Es knackte in Grieshabers Funkgerät, schon zum zweiten Mal an diesem Nachmittag meldete sich die Leitstelle. "Achtung, an alle Einheiten. Die totale Ausgangssperre wird voraussichtlich in den nächsten Stunden aufgehoben."
 
Das klang nicht gut, ganz und gar nicht gut.
 
Grieshaber saß auf der Schwelle der geöffneten Seitentür seines grauen Lieferwagens, eine matte Februarsonne kämpfte sich durch den Nebel zu seinem unrasierten Gesicht. Ohne sich umzusehen, griff er hinter sich und ertaste zwischen dem Müll aus leeren Kaffeebüchsen und zerknickten Styroporschachteln seinen Schlafsack. Ihm war plötzlich kalt, das erste Mal in diesem Winter. Nicht einmal die Weihnachtszeit hatten ihn frösteln lassen, als tagelang über der Stadt die unsagbar Stille Nacht lag. Aber jetzt schlich sich Angst in seine Eingeweide.

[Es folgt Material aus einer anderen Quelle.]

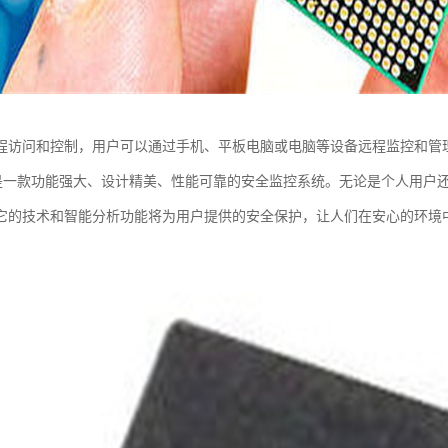
程访问和控制，用户可以通过手机、平板电脑或电脑等设备远程监控和管
BW是一款功能强大、设计精美、性能可靠的安全监控系统。无论是个人用
它的技术和智能分析功能将为用户提供的安全保护，让人们在安心的环境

Ende der Ausgangssperre. Er würde abgezogen werden von seinem Posten.
 
Grieshaber griff unter den Beifahrersitz, zog die halbvolle Wodkaflasche hervor und nahm einen großen Schluck. Das Zeug war scharf,
er hustete.
Es knackte in der Leitung, abwechselnd zugeschaltet waren seine Kollegen, die mit ihm diesen Ring bildeten. Ihre Covid-Kohorte war eine zuverlässige Einheit aus Überwachern, ausgestattet mit Drohnen, Handys und Laptops. Sie spürten jeden auf, der sich während der totalen Ausgangssperre aus dem Haus wagte. Setzten Frauen und Männer in Haft, die noch immer noch meinten, provokant herumstolzieren zu müssen. Machten Jagd auf verhuschte Gestalten, die sich nachts aus ihren Häusern schlichen. Zwei Weihnachtsmänner und einen Engel
hatte Grieshaber am 24. Dezember verhaftet, nein, da halfen auch keine Tränen und keine Bestechungsversuche mit Geschenken.
 
Bei den Zugriffen wurde nicht ein Wort gesprochen, die maskierten Männer der Covid-Einheit blieben vollkommen stumm. Angesichts dieser Anonymität lagen die Nerven der Verhafteten blank, nicht selten musste Gewalt angewendet werden. Nicht schön, aber notwendig. Aber das hatten sich diese Demokratie-Idioten schließlich alles selbst zuzuschreiben. Bla, bla, Bürgerrechte. Hörten sie im April noch auf die gut gemeinten Bitten um Einhaltung von Auflagen, murrten sie im Mai schon. Lehnten sich massiv auf, trugen ihre Freiheit und das Virus munter in der Junisonne spazieren.  Vor allem die Jungen, die sich unbesiegbar wähnten und denen alles andere Wumme war. Im November war bei über 500.000 Toten im Land endlich Schluss mit Party. Alle Fraktionen im Parlament winkten den Beschluss durch, ab Dezember hart durchzugreifen. Längst überfällig, fand Grieshaber, und viel zu spät. Man holte ihn zurück in den Dienst. Aus seinem Pensionärs-Dasein,
das sowieso sinnloser nicht sein konnte. Endlich hatte er wieder Technik in den Händen und war Teil einer großen Mission. Im Übrigen konnte er nun auch ohne schlechtes Gewissen angetrunken durch die Gegend fahren. Wer wollte ihn stoppen? Nicht selten hatte er freiwillig Überstunden gemacht, das übermächtige Gefühl eines Kopfgeldjägers wog die miese Bezahlung allemal auf.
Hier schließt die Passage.